Someone else suggested that the disk wiping tool DBan might work, so that’s something else I’ll try given time.


#6

Well, my disks showed up in the BIOS, but with an empty description text and with 0 GB in size (this was an ASUS A8N-E MB). The disks did power on after I booted into DOS and run the program to flash the disks to the latest firmware, and also the Ubuntu Server installation disks were able to find, and power on the disks. This can probably be explained by the fact that linux probes the disk controller independently of what the BIOS reports. Have you tried connecting the drive to the RocketRaid card, and verified that the actual disk has not gotten the staggered spin up enabled?


#7

The ATA standard defines a Power Up In Standby (PUIS) feature set.
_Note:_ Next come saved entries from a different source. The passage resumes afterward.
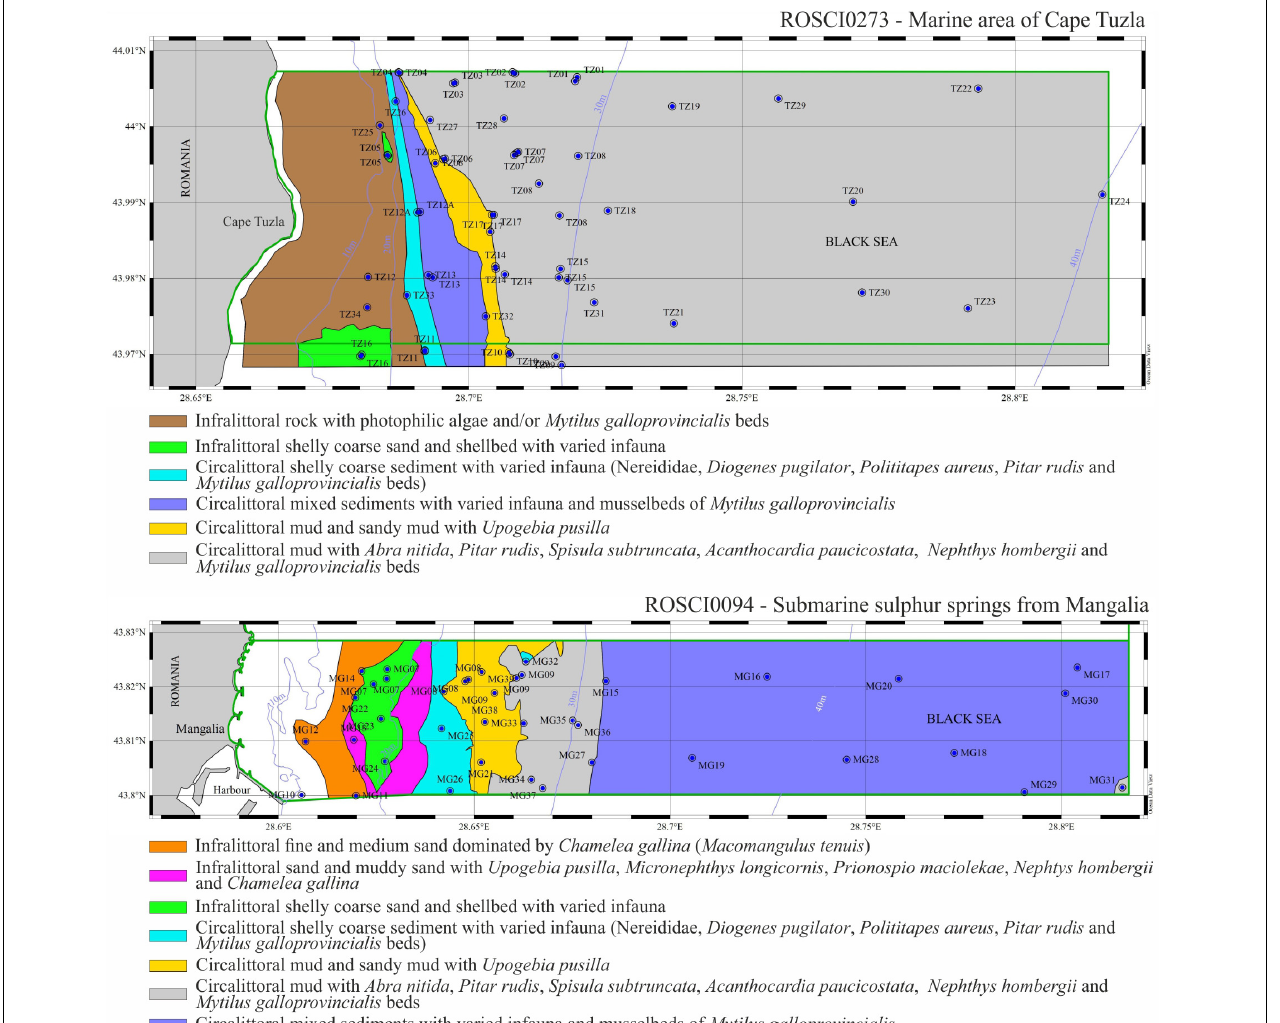
FIGURE 5 | Maps of distribution of six benthic habitats in the ROSCI273 Cape Tuzla and seven in the ROSCI0094 Mangalia submarine sulfur springs, classified according to their sedimentological and faunistic features, based on the Romanian Broad Habitat Types (see section “Materials and Methods” for details). Purple lines are depth contours whereas green lines identify the limits of the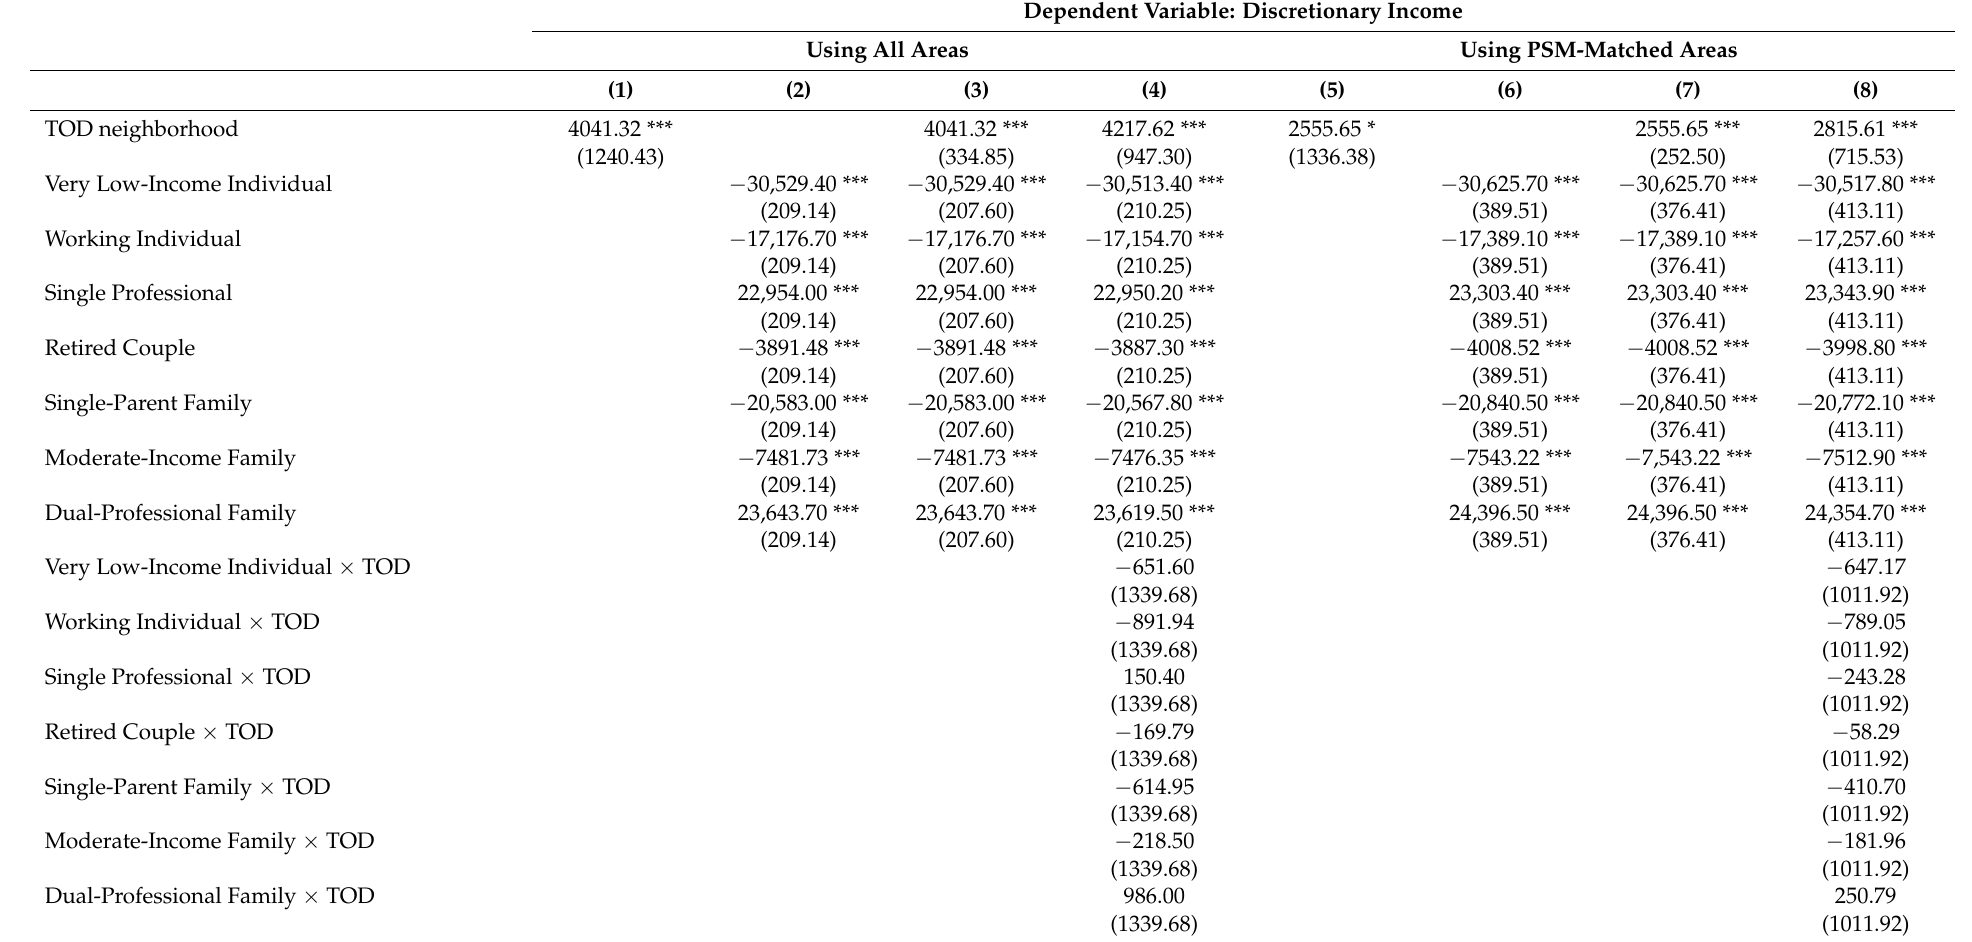
Table 4. Discretionary income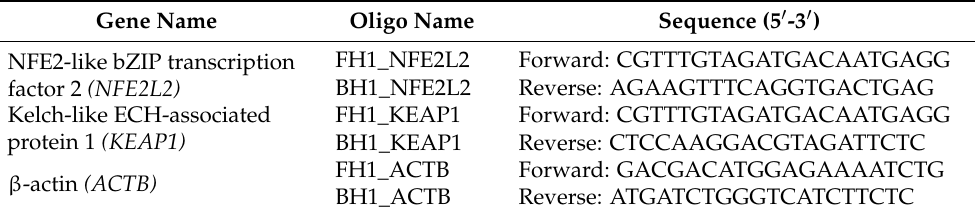
Table 1. Characteristics of the primers that were used in the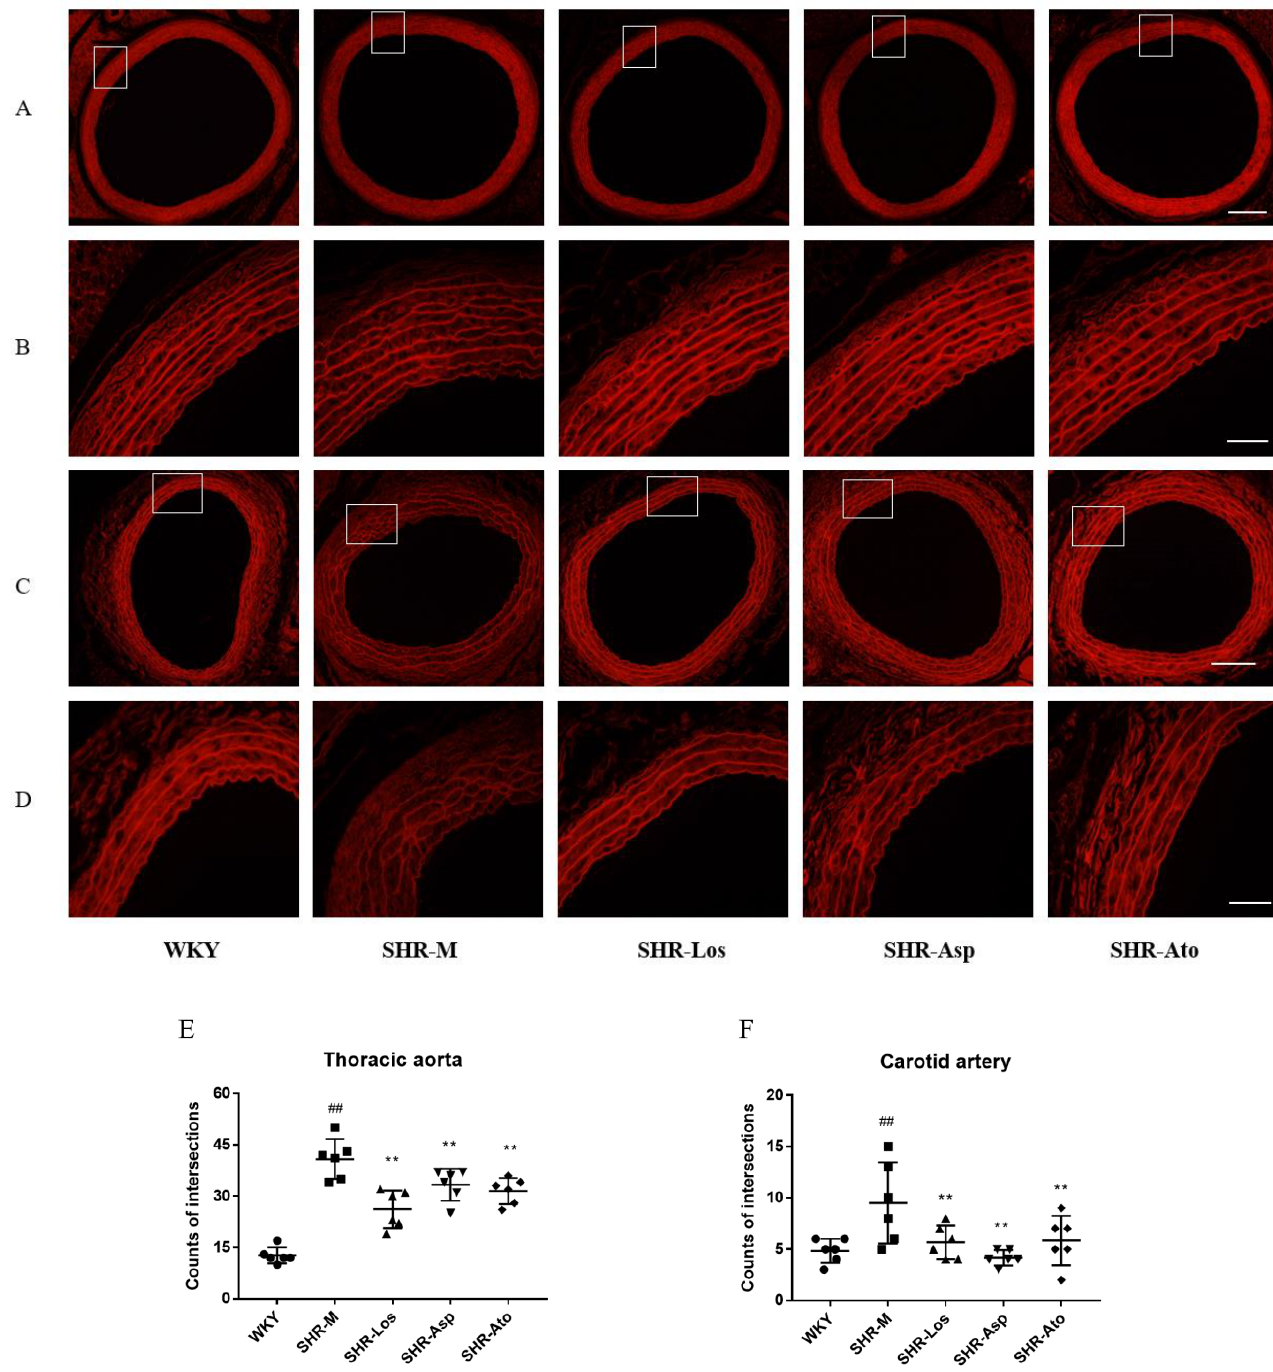
Figure 3. Thoracic aortas ( A,B ) or carotid arteries ( C , D ) elastin by H&E stain under fluorescence microscope showed intense red autofluorescence (22 weeks rats). B and D are enlarged views of A and C, respectively (A: scale bar = 300 μm; B: scale bar = 50 μm; C: scale bar = 200 μm; D: scale bar = 50 μm); ( E ) counts of link across elastin fiber layers in thoracic aortas; ( F ) counts of link across elastin fiber layers in carotid arteries. The data are presented as the mean ± SD. n = 6, ## p < 0.01 vs. WKY; * p < 0.05, ** p < 0.01 vs. SHR-M.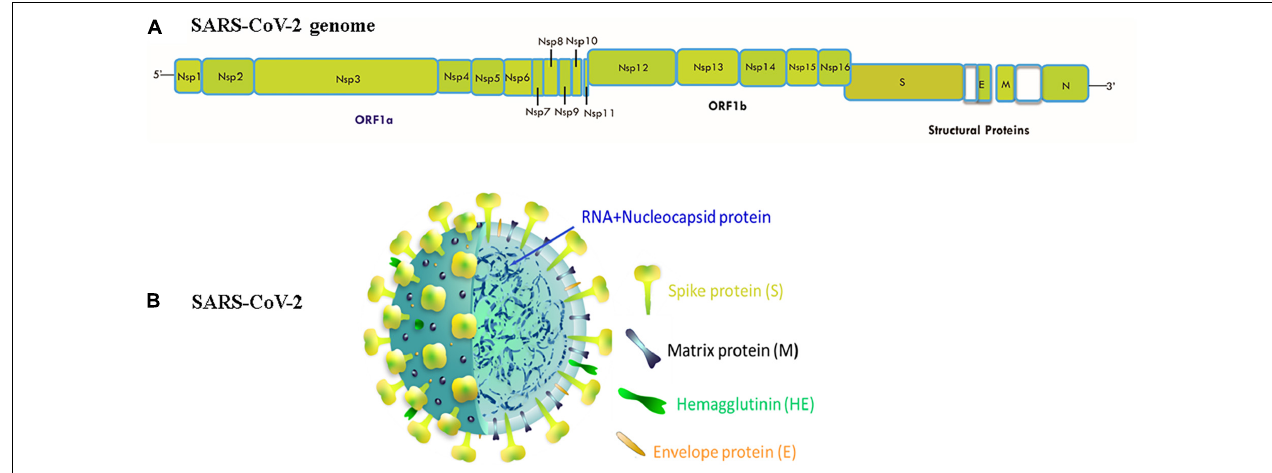
FIGURE 1 | (A) Genomic organization of SARS-CoV-2: 5 (cid:48) and 3 (cid:48) terminal sequences of the genome of SARS-CoV-2. 5 (cid:48) -replicase ORF1ab-spike (S)-envelope (E)-matrix (M)-nucleocapsid (N)-3 (cid:48) is the gene order. At the expected position shown in the figure, Nsp1, Nsp2, Nsp3, Nsp4, Nsp5, Nsp6, Nsp7, Nsp8, Nsp9, Nsp10, Nsp11, Nsp12, Nsp13, Nsp14, Nsp15, Nsp16, S, E, M, N serve as various ORF genes in the frame. (B) Structure of SARS CoV-2:The genomic size of β -coronavirus ranges from 29 to 32 Kb. The virion has a genomic RNA and phosphorylated nucleocapsid (N) protein with a nucleocapsid that is concealed within phospholipid bilayers and coated with the spike glycoprotein trimmer (S). In the envelope of the virus, the matrix (M) protein hemagglutinin-esterase (HE) and envelope (E) protein are placed amid S proteins.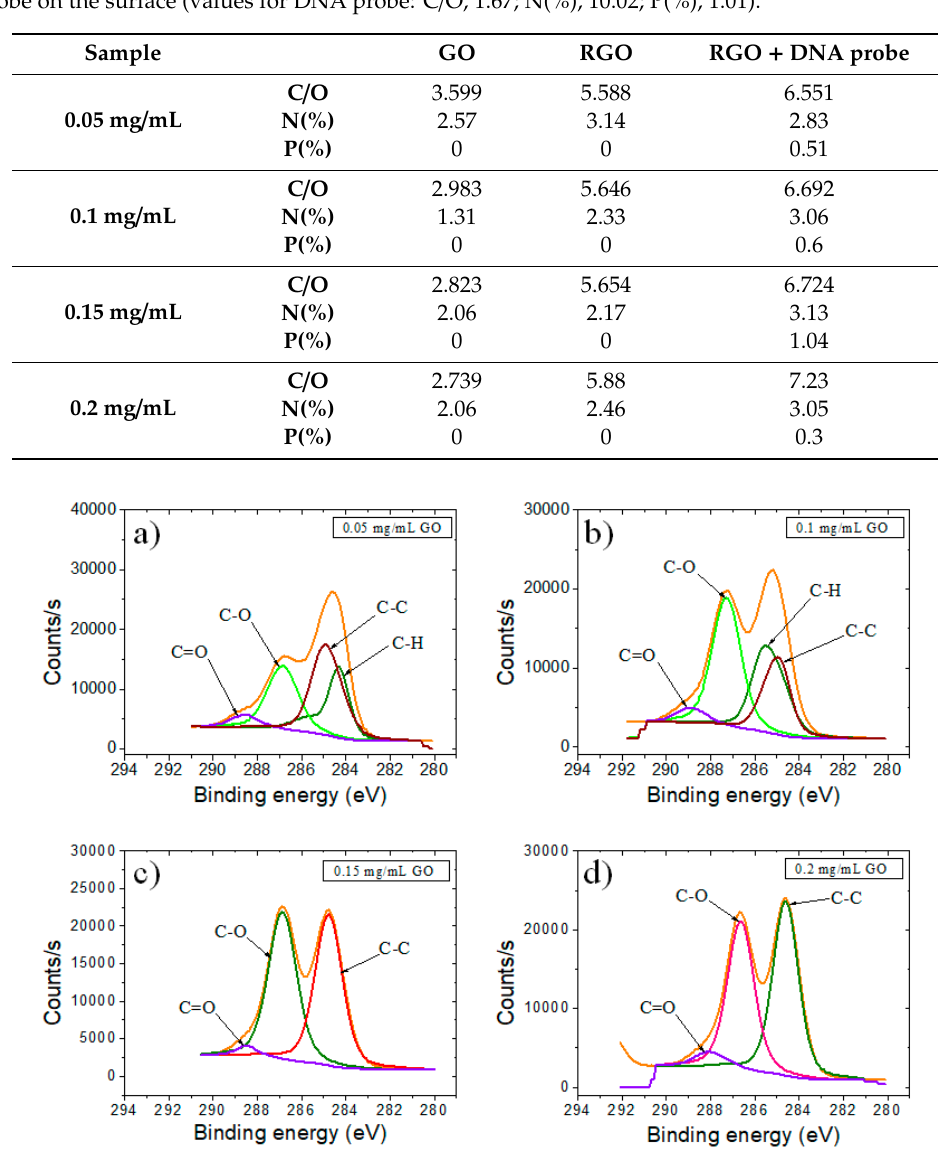
Table 1. Carbon to oxygen ratio, nitrogen and phosphorous content of electrodes modified with four di ff erent concentrations of GO, after electrochemical reduction and after immobilization of ssDNA probe on the surface (values for DNA probe: C / O, 1.67; N(%), 10.02; P(%), 1.01).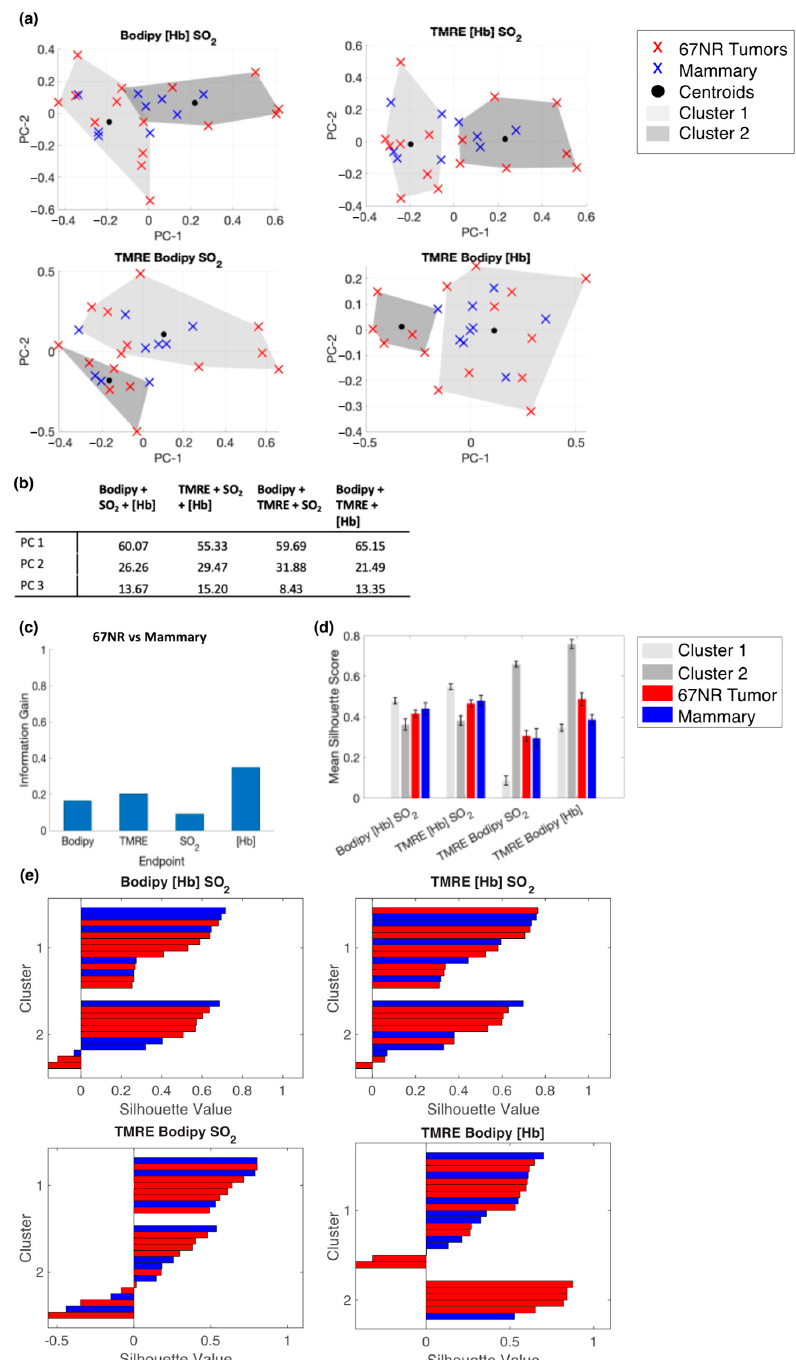
Figure 8. Bodipy FL C16 and TMRE fluorescence measurements combined with extracted vascular parameters do not separate clusters of normal and 67NR tumor tissue. ( a ) Projections of the first two PCs show spectral clustering results for four different combinations of the following endpoints: Bodipy FL C16 fluorescence intensity, TMRE fluorescence intensity, total hemoglobin concentration ([Hb]), and total oxygen saturation (SO 2 ). Fluorescence intensity is reported as the average intensity within 2.5 nm of the emission peak. ( b ) Table containing the variance described by each PC, by endpoint combination. ( c ) The calculated information gained from each variable. ( d ) The mean silhouette scores for cluster 1, cluster 2, data points with a true label of 67NR tumors, and data points with a true label of healthy mammary tissue. Error bars are SE. ( e ) Silhouette plots for each endpoint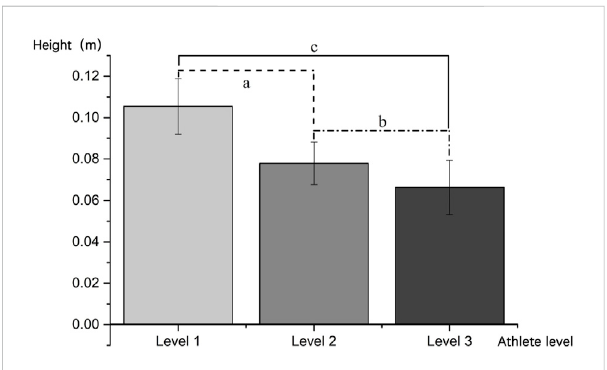
FIGURE 5 FUS ’ s fl ying height of level 1, level 2, and level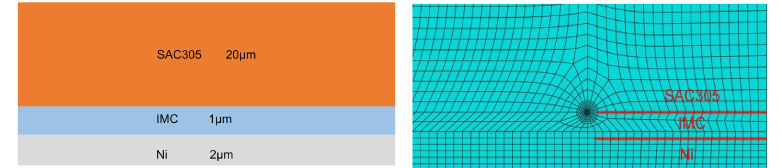
Figure 4. Model for calculating the stress intensity factor under different crack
See section 4.19 (page 49) of the following document:

Working Draft AT Attachment 8 - ATA/ATAPI Command Set (ATA8-ACS):
http://www.t13.org/Documents/UploadedDocuments/docs2008/D1699r6a-ATA8-ACS.pdf

Here is an excerpt from the standard:

If the device:

a) implements the Enable/disable Power-up in Standby subcommand;
b) has the PUIS feature set enabled; and
c) receives an IDENTIFY DEVICE or IDENTIFY PACKET DEVICE while the device is in the Standby power mode as a result of powering up in that mode,

then the device shall respond to the IDENTIFY DEVICE or IDENTIFY PACKET DEVICE command without spinning up the media. If the device is unable to return a complete response without accessing the media, then the device shall set word 0 bit 2 to one to indicate that the response is incomplete . At a minimum, word 0 and word 2 shall be correctly reported. Those fields that are not provided shall be filled with zeros.

The meanings of Words 0 and 2 are defined in section 7.16.7.